OpenVINO GenAI implements TaylorSeer Lite, a memory-efficient variant of the TaylorSeer algorithm introduced in From Reusing to Forecasting: Accelerating Diffusion Models with TaylorSeers. This approach achieves significant inference speedups while maintaining visual quality, without requiring model retraining or architectural modifications.
Conceptual Model
TaylorSeer Lite uses Taylor series approximation to predict transformer outputs during denoising steps, eliminating the need for full forward passes. Instead of caching features from all transformer layers (which would consume substantial memory), TaylorSeer Lite caches only the output of the final linear layer along with its first derivative.
During cached steps, the transformer computation is completely skipped. The output is extrapolated using the Taylor series approximation based on the cached values.
At regular intervals (controlled by cache_interval), a full forward pass is executed to refresh the cache and update derivatives, ensuring prediction accuracy.
Configuration Interface
TaylorSeer Lite is configured through ov::genai::TaylorSeerCacheConfig and exposed in ov::genai::ImageGenerationConfig.
Parameters
-
cache_interval(size_t, defaults to3) - Controls how often a full forward pass is performed after warm-up. Once warm-up is finished, TaylorSeer performs a full transformer computation everycache_intervalsteps and uses Taylor-series predictions for the intermediate steps, resulting in up tocache_interval - 1predicted (cached) denoising steps between two full computations. -
disable_cache_before_step(size_t, defaults to6) - Number of initial denoising steps during which caching is disabled. In practice, the implementation always performs full computations for steps0..max(disable_cache_before_step, 2) - 1, ensuring at least two warm-up steps with no caching to stabilize the derivatives before prediction begins. -
disable_cache_after_step(int, defaults to-2) - Step index from which caching is disabled (inclusive) to ensure quality in the final denoising stages. Negative values are interpreted relative to the end of the schedule:num_inference_steps + disable_cache_after_step.
Sample Usage (Python)
samples/python/image_generation/taylorseer_text2image.py demonstrates TaylorSeer Lite usage with performance comparison.
Basic usage:
python taylorseer_text2image.py ./flux.1-dev/FP16 "a beautiful sunset over mountains"
Configuration in code:
taylorseer_config = openvino_genai.TaylorSeerCacheConfig()

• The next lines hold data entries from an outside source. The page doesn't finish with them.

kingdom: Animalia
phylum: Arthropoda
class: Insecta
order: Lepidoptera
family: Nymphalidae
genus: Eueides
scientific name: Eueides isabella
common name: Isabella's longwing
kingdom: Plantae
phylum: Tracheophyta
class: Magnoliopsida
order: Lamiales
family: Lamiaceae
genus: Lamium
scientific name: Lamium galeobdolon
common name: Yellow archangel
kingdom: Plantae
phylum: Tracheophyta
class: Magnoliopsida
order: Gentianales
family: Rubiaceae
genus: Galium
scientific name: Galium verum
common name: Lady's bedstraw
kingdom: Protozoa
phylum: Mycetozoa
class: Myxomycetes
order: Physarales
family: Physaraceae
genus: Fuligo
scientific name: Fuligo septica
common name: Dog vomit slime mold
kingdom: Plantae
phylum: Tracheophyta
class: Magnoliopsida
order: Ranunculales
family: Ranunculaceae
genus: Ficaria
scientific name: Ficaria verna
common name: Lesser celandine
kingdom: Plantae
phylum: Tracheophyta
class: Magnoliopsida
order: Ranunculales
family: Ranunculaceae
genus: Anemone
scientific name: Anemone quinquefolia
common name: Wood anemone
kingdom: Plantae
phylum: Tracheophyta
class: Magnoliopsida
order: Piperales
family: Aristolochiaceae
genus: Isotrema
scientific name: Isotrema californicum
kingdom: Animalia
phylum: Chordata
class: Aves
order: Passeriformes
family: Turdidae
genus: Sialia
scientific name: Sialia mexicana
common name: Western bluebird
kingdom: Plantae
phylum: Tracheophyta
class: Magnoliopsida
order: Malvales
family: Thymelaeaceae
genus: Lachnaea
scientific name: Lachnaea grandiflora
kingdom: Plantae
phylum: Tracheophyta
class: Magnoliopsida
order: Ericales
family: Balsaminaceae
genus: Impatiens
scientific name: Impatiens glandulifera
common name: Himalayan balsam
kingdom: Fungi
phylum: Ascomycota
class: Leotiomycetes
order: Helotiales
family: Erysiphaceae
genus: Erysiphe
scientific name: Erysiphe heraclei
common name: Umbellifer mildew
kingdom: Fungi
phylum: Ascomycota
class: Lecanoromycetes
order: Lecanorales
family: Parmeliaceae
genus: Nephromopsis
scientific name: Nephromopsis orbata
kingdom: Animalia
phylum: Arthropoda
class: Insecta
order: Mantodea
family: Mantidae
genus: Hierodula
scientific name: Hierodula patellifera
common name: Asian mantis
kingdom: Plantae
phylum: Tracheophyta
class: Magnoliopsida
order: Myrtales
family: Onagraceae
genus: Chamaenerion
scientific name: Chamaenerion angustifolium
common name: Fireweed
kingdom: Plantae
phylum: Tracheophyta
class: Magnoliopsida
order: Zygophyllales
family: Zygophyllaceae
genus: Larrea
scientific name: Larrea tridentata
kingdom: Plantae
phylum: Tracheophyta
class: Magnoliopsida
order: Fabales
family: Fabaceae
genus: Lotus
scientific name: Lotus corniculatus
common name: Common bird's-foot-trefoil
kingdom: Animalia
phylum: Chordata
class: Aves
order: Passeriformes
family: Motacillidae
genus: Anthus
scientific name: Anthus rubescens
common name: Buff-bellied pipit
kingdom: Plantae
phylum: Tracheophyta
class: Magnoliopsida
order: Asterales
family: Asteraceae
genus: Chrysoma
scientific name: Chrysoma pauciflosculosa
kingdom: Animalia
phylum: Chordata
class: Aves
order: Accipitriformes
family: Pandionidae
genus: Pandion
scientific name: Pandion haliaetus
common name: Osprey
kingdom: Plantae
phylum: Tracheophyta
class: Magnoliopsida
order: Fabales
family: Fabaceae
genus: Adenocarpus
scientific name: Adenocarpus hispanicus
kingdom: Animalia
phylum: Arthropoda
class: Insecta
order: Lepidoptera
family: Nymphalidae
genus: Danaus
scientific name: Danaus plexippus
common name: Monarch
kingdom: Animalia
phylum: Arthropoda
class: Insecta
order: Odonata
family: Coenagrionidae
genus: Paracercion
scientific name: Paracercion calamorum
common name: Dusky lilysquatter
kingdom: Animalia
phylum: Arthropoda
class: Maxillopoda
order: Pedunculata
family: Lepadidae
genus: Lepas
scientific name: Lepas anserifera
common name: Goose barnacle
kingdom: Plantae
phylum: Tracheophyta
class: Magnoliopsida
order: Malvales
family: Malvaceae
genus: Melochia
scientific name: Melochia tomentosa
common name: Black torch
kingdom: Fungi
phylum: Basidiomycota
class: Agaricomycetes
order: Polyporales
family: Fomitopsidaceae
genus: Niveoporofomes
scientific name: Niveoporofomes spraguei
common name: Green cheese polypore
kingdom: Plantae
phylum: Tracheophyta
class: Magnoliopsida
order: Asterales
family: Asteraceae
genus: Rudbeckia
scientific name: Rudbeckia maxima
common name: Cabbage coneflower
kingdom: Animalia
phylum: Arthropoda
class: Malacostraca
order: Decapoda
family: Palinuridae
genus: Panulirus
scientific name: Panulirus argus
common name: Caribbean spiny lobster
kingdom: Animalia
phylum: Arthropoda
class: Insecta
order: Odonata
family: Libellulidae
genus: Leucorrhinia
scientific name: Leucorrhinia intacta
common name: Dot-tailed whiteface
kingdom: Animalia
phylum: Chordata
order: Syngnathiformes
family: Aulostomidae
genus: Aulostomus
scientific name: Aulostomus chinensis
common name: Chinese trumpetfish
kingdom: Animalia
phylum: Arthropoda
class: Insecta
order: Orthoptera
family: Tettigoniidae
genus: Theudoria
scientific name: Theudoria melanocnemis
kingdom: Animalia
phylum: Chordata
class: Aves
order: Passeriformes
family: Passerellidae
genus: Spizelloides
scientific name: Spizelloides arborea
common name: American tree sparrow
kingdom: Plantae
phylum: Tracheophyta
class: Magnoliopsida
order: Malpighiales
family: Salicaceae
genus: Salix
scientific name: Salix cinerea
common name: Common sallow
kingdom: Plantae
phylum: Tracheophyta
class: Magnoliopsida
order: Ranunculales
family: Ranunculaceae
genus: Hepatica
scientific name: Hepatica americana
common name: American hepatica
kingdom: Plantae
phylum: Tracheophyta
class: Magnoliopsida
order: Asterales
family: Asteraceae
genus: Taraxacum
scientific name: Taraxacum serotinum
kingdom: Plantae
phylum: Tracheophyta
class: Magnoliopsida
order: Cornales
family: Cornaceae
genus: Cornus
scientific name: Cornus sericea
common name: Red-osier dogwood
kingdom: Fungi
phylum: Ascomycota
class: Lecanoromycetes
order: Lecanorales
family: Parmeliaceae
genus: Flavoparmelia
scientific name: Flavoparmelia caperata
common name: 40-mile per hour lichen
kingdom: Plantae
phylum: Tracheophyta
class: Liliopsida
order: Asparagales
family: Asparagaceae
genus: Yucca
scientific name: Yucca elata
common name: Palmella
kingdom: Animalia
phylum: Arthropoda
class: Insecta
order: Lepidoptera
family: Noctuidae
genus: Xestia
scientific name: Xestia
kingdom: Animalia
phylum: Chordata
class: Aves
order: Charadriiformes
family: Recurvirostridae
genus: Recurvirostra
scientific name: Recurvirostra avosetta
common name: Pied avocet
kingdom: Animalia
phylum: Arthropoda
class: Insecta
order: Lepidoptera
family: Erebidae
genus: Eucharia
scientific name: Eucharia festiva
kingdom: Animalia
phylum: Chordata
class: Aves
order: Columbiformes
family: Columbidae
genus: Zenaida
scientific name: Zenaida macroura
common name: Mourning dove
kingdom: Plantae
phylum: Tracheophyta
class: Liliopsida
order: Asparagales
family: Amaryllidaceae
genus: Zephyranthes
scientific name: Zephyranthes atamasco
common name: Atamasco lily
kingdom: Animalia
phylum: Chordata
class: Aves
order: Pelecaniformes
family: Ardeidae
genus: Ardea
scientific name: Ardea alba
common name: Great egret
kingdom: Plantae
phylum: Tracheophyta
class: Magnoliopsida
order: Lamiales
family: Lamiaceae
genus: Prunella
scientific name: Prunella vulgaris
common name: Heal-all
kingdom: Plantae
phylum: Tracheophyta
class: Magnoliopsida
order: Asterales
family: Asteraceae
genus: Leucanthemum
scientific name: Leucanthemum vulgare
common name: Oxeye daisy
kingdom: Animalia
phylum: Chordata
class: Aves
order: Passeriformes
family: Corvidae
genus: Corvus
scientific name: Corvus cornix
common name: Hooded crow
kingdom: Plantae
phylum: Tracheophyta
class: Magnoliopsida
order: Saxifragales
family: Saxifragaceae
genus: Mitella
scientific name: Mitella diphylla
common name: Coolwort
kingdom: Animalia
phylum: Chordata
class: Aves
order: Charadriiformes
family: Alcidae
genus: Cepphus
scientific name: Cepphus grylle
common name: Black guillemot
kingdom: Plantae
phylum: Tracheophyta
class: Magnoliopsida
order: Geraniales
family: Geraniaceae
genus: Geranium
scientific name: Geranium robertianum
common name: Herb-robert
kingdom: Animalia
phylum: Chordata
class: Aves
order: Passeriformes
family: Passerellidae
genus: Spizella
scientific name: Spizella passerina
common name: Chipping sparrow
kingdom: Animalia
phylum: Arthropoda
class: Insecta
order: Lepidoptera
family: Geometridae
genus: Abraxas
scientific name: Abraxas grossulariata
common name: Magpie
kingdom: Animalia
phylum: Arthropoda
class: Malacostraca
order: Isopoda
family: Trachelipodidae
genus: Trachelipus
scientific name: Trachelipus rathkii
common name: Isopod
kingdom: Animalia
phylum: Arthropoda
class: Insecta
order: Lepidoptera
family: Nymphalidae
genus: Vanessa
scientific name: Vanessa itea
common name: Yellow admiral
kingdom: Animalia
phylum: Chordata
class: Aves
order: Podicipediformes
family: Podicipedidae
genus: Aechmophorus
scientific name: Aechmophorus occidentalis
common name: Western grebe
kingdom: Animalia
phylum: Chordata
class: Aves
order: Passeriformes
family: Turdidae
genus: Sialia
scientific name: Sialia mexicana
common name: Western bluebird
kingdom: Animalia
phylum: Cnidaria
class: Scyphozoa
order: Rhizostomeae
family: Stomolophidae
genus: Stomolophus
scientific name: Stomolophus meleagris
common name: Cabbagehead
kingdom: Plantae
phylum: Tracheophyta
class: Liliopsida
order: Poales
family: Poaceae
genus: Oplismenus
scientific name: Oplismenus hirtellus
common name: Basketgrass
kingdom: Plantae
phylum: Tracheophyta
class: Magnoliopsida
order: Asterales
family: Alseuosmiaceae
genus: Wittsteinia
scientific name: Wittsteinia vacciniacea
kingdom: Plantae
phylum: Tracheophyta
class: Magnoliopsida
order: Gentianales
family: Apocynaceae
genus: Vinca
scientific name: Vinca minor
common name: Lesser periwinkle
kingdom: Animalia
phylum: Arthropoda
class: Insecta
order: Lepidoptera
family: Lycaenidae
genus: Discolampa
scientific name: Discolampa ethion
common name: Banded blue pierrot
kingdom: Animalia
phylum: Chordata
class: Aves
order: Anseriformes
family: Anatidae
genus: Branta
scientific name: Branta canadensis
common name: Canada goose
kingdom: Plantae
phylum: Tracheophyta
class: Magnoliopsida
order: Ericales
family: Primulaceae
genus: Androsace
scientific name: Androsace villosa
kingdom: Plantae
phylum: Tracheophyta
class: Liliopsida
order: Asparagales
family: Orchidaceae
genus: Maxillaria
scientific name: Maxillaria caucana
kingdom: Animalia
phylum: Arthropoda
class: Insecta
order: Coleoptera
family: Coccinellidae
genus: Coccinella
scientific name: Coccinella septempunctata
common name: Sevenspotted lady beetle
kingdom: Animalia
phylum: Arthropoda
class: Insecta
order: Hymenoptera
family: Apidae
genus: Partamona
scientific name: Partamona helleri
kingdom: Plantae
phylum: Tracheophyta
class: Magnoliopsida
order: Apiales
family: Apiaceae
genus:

taylorseer_config.cache_interval = 5
taylorseer_config.disable_cache_before_step = 2
taylorseer_config.disable_cache_after_step = -1
Pipeline creation and generation:
pipe = openvino_genai.Text2ImagePipeline(models_path, device)
# Apply TaylorSeerCacheConfig to generation config
generation_config = pipe.get_generation_config()
generation_config.taylorseer_config = taylorseer_config
pipe.set_generation_config(generation_config)
res = pipe.generate(prompt, num_inference_steps=28)
Benefits
- By skipping full transformer computations for multiple consecutive steps, inference time is significantly reduced.
- Only the final layer output and derivative are cached, avoiding the memory explosion that would occur with full-layer caching.
- The Taylor approximation maintains high visual similarity to full computation results.
- Speedup scales with transformer computation intensity, input resolution and number of inference steps.
Current Limitations
- The current implementation supports Flux models only; support for other models will be added in subsequent releases.